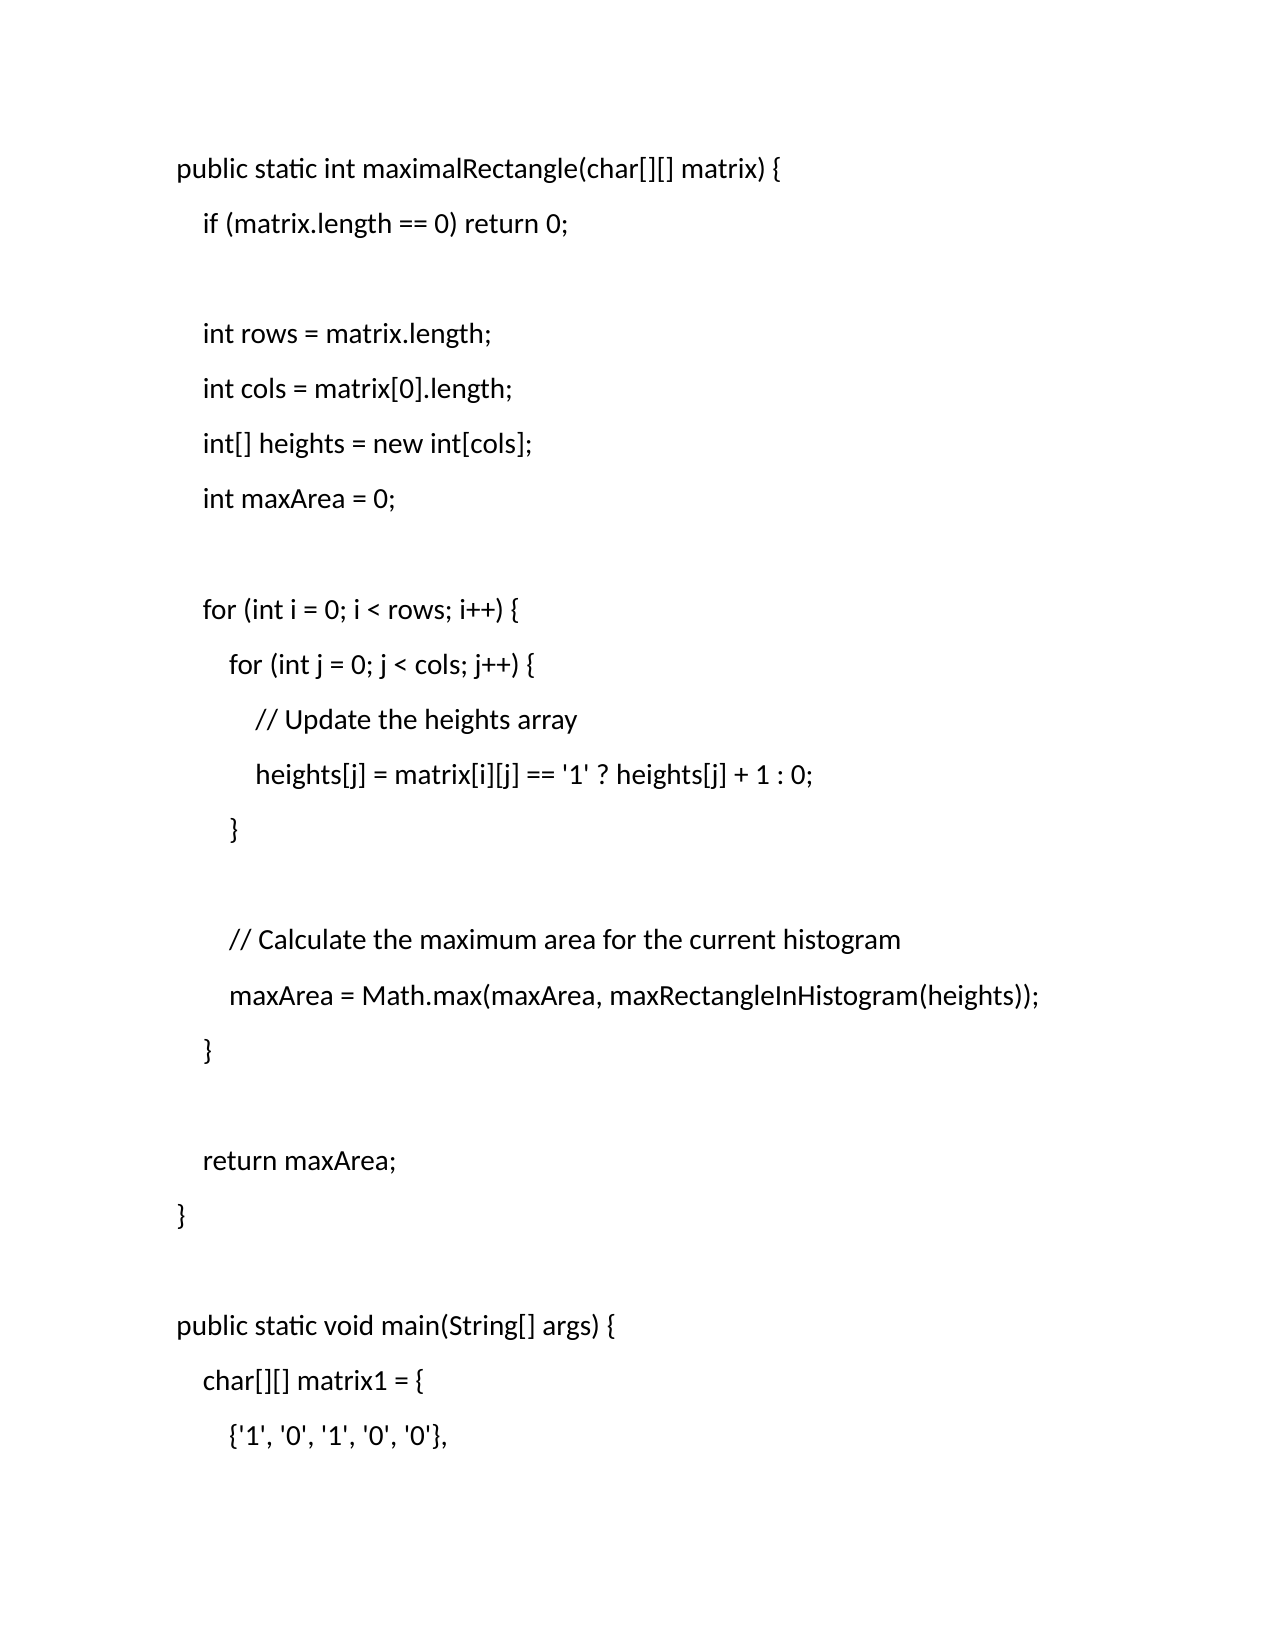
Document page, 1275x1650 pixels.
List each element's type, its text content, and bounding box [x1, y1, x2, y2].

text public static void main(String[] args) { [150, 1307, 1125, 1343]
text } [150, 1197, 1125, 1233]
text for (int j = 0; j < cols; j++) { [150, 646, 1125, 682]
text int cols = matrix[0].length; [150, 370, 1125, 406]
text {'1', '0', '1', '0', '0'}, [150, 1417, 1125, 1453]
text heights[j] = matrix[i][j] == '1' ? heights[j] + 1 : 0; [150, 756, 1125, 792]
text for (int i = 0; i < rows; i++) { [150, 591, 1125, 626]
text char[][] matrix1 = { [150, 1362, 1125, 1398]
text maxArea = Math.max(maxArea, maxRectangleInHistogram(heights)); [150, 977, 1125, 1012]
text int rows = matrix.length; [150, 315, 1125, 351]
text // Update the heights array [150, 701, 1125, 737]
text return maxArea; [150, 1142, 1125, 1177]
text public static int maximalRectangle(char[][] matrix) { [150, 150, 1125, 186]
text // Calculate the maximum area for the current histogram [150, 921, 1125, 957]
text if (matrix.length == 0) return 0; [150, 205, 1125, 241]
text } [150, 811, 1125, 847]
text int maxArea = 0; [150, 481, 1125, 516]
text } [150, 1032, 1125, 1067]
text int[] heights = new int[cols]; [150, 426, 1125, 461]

Aim of the task
Which of the lines above hold the string "public"? Pick each of them out.

Your solution
text public static void main(String[] args) { [150, 1307, 1125, 1343]
text public static int maximalRectangle(char[][] matrix) { [150, 150, 1125, 186]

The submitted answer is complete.